PROBLEM DESCRIPTION: From the news report on the lawsuit against American Airlines, copy the passage from "According to the" up to and including "passenger — him.".

─── SOURCE TEXT ───

(TARRANT COUNTY, Texas) — An Arizona man sued American Airlines this week after, he claims, the carrier wrongfully identified him as a suspect in an airport burglary — leading to his arrest and what he called a harrowing 17-day stint in jail.
Michael Lowe filed his lawsuit on Monday in Tarrant County, Texas, after he says he was arrested last July for a crime he didn’t commit.
According to the lawsuit, a duty-free shop at Dallas-Fort Worth International Airport in Tarrant County was burglarized in May 2020. Surveillance footage of the incident showed the culprit was a passenger of American flight 2248, and investigators obtained a search warrant ordering the airline to produce “any and all recorded travel data for all individuals” on that flight, the suit stated.
Instead, Lowe said, American only produced identification for one passenger — him.
“That was a hasty decision on behalf of American Airlines to offer up one suspect and one suspect only, and without that we wouldn’t be talking. This wouldn’t have happened,” Lowe’s attorney, Scott Palmer, told ABC News in a phone interview.
Palmer said his client looks nothing like the man suspected of committing the airport burglary.

─── RECORDED INFORMATION ───

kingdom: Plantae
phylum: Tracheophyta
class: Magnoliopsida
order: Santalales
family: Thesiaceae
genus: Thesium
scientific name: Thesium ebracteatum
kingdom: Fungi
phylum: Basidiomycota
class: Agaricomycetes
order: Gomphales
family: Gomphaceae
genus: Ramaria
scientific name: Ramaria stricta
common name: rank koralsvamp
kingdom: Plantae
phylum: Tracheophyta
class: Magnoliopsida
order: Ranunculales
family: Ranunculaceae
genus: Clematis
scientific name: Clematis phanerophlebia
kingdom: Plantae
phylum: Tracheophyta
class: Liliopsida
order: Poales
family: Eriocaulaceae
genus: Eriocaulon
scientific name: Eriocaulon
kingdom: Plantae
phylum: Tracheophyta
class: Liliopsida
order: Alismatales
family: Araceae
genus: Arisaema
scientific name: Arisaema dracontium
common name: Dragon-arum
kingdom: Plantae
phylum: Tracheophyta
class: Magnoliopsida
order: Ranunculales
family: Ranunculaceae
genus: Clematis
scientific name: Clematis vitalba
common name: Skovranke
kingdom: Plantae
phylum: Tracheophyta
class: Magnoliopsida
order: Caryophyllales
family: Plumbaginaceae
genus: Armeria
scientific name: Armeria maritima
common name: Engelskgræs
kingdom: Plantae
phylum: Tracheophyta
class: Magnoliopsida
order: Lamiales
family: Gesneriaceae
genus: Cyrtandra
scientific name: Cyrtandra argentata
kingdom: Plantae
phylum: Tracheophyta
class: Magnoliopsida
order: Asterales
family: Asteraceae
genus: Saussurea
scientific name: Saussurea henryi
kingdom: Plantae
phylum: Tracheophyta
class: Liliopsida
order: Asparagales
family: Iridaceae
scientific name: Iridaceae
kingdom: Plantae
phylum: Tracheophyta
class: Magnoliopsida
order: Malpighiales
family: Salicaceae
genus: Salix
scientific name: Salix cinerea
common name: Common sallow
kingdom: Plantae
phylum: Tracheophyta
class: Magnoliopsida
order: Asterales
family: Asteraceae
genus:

───

RESPONSE AREA:
According to the lawsuit, a duty-free shop at Dallas-Fort Worth International Airport in Tarrant County was burglarized in May 2020. Surveillance footage of the incident showed the culprit was a passenger of American flight 2248, and investigators obtained a search warrant ordering the airline to produce “any and all recorded travel data for all individuals” on that flight, the suit stated.
Instead, Lowe said, American only produced identification for one passenger — him.